--- 記事抜粋 ---
......
「DeNA1-5広島」(19日、横浜スタジアム)

 鋭い打球が右翼線へと転がっていった。広島・西川が貴重な勝ち越し打となる適時二塁打を放ち、今季初安打&初打点をマークした。

 五回、大瀬良の中前打で同点に追いつき、2死一、二塁で今永と対峙(たいじ)した。

3ボールから外角の直球を見逃して迎えた5球目。真ん中高めに浮いた136キロのカットボールに若干泳がされながらもヘッドをしっかりと残して引っ張った。打球はジャンプした一塁・ロペスの頭上を越え、「得点圏で一本出てよかった」と頬を緩めた。

 昨季、打率・412(17-7)と好相性の左腕を攻略。「いいイメージはなかったが、数字はいい。早めに降ろせてよかった。自信を持って勝つことに徹した」と胸を張った。

 17日には大阪府出身の一般女性(25)と入籍することを発表。最愛の相手とともに歩む新シーズンは幸先のいい船出となった。

 昨季は打率・297を記録し、本塁打16本。V奪還に向けて中軸を担い、4番・鈴木誠と並ぶ得点源になることが期待される左のヒットメーカーは打率3割、本塁打20本を目標に掲げる。「いい形で勝てた。開幕ダッシュができたらなおいい」と締めくくった背番号63は全力で駆けていく。
......
--- 提供された行 ---
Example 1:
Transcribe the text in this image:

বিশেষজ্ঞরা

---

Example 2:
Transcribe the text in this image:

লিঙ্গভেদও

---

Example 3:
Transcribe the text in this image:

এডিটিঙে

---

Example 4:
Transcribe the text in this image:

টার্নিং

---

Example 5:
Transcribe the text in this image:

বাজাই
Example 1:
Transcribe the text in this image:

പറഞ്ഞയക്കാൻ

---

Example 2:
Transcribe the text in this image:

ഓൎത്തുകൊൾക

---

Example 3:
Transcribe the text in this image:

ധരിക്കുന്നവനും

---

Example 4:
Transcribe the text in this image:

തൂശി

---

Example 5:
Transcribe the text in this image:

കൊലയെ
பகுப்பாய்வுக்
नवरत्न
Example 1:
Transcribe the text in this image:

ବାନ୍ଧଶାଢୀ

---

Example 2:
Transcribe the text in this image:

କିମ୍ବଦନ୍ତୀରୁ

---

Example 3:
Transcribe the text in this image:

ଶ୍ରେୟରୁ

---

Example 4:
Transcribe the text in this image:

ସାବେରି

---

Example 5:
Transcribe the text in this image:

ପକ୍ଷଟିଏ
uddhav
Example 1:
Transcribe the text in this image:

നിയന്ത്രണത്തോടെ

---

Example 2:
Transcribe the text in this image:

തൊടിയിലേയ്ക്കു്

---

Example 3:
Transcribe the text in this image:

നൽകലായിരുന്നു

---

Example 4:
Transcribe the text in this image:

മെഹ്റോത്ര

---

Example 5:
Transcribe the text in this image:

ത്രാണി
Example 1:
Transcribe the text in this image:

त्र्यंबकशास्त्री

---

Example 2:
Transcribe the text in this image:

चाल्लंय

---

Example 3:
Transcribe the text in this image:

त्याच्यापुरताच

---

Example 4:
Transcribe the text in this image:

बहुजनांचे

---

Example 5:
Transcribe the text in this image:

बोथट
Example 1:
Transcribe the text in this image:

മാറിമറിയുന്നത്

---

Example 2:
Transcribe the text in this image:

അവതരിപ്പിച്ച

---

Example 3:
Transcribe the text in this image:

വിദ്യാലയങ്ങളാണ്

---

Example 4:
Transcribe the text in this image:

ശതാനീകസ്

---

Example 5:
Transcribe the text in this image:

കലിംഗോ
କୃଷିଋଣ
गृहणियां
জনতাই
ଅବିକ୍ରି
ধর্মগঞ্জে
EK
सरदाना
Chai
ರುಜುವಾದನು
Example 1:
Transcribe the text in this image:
......
--- 課題の説明 ---
広島・西川についての記事に基づいて答えてください。
1. 西川の勝ち越し打が出たのは何回ですか？
2. その打席で西川が打った球の球速と球種は何ですか？
3. 西川が目標に掲げる打率と本塁打数はいくつですか？
これらの行は記事の内容とは関係がありません。

--- この課題の結果 ---
1. 五回
2. 136キロのカットボール
3. 打率3割、本塁打20本